Put the text of every item below into a JSON list of strings, with one string for each line and no blank lines.

#### Data records ####

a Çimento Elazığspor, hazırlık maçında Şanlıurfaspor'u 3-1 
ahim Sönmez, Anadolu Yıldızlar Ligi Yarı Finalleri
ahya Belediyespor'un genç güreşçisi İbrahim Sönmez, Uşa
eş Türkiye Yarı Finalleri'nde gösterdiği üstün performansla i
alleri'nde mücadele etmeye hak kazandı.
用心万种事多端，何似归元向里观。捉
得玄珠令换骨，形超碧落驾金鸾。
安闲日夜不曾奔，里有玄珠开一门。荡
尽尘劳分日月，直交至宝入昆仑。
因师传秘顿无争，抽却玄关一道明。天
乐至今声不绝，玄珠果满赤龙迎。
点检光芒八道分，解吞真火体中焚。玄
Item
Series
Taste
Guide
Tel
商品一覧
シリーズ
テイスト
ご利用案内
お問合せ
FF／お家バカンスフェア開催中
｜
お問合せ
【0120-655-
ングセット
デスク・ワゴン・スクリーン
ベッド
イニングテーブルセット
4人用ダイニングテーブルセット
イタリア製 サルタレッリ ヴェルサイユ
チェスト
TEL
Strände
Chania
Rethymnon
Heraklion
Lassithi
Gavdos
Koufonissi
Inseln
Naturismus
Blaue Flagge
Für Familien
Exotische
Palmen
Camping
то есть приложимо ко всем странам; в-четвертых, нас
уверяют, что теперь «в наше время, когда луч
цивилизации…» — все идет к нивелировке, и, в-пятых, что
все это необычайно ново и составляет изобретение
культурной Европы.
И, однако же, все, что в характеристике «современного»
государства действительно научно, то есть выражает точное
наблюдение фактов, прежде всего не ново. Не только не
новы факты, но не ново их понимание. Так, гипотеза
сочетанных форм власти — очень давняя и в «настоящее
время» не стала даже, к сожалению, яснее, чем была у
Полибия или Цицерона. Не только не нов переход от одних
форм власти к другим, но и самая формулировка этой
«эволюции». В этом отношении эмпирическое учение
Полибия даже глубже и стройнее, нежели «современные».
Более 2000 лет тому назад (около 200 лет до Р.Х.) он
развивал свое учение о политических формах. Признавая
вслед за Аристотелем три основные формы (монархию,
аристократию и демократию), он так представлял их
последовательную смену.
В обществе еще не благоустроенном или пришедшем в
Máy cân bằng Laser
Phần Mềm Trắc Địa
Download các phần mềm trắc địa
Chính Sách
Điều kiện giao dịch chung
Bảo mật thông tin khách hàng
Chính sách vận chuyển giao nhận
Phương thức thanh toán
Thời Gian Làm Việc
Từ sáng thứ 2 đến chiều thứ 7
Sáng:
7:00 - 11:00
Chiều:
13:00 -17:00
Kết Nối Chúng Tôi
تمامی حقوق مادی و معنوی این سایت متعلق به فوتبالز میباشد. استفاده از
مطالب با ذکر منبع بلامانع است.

####

* **Task response**
[
  "a Çimento Elazığspor, hazırlık maçında Şanlıurfaspor'u 3-1 ",
  "ahim Sönmez, Anadolu Yıldızlar Ligi Yarı Finalleri",
  "ahya Belediyespor'un genç güreşçisi İbrahim Sönmez, Uşa",
  "eş Türkiye Yarı Finalleri'nde gösterdiği üstün performansla i",
  "alleri'nde mücadele etmeye hak kazandı.",
  "用心万种事多端，何似归元向里观。捉",
  "得玄珠令换骨，形超碧落驾金鸾。",
  "安闲日夜不曾奔，里有玄珠开一门。荡",
  "尽尘劳分日月，直交至宝入昆仑。",
  "因师传秘顿无争，抽却玄关一道明。天",
  "乐至今声不绝，玄珠果满赤龙迎。",
  "点检光芒八道分，解吞真火体中焚。玄",
  "Item",
  "Series",
  "Taste",
  "Guide",
  "Tel",
  "商品一覧",
  "シリーズ",
  "テイスト",
  "ご利用案内",
  "お問合せ",
  "FF／お家バカンスフェア開催中",
  "｜",
  "お問合せ",
  "【0120-655-",
  "ングセット",
  "デスク・ワゴン・スクリーン",
  "ベッド",
  "イニングテーブルセット",
  "4人用ダイニングテーブルセット",
  "イタリア製 サルタレッリ ヴェルサイユ",
  "チェスト",
  "TEL",
  "Strände",
  "Chania",
  "Rethymnon",
  "Heraklion",
  "Lassithi",
  "Gavdos",
  "Koufonissi",
  "Inseln",
  "Naturismus",
  "Blaue Flagge",
  "Für Familien",
  "Exotische",
  "Palmen",
  "Camping",
  "то есть приложимо ко всем странам; в-четвертых, нас",
  "уверяют, что теперь «в наше время, когда луч",
  "цивилизации…» — все идет к нивелировке, и, в-пятых, что",
  "все это необычайно ново и составляет изобретение",
  "культурной Европы.",
  "И, однако же, все, что в характеристике «современного»",
  "государства действительно научно, то есть выражает точное",
  "наблюдение фактов, прежде всего не ново. Не только не",
  "новы факты, но не ново их понимание. Так, гипотеза",
  "сочетанных форм власти — очень давняя и в «настоящее",
  "время» не стала даже, к сожалению, яснее, чем была у",
  "Полибия или Цицерона. Не только не нов переход от одних",
  "форм власти к другим, но и самая формулировка этой",
  "«эволюции». В этом отношении эмпирическое учение",
  "Полибия даже глубже и стройнее, нежели «современные».",
  "Более 2000 лет тому назад (около 200 лет до Р.Х.) он",
  "развивал свое учение о политических формах. Признавая",
  "вслед за Аристотелем три основные формы (монархию,",
  "аристократию и демократию), он так представлял их",
  "последовательную смену.",
  "В обществе еще не благоустроенном или пришедшем в",
  "Máy cân bằng Laser",
  "Phần Mềm Trắc Địa",
  "Download các phần mềm trắc địa",
  "Chính Sách",
  "Điều kiện giao dịch chung",
  "Bảo mật thông tin khách hàng",
  "Chính sách vận chuyển giao nhận",
  "Phương thức thanh toán",
  "Thời Gian Làm Việc",
  "Từ sáng thứ 2 đến chiều thứ 7",
  "Sáng:",
  "7:00 - 11:00",
  "Chiều:",
  "13:00 -17:00",
  "Kết Nối Chúng Tôi",
  "تمامی حقوق مادی و معنوی این سایت متعلق به فوتبالز میباشد. استفاده از",
  "مطالب با ذکر منبع بلامانع است."
]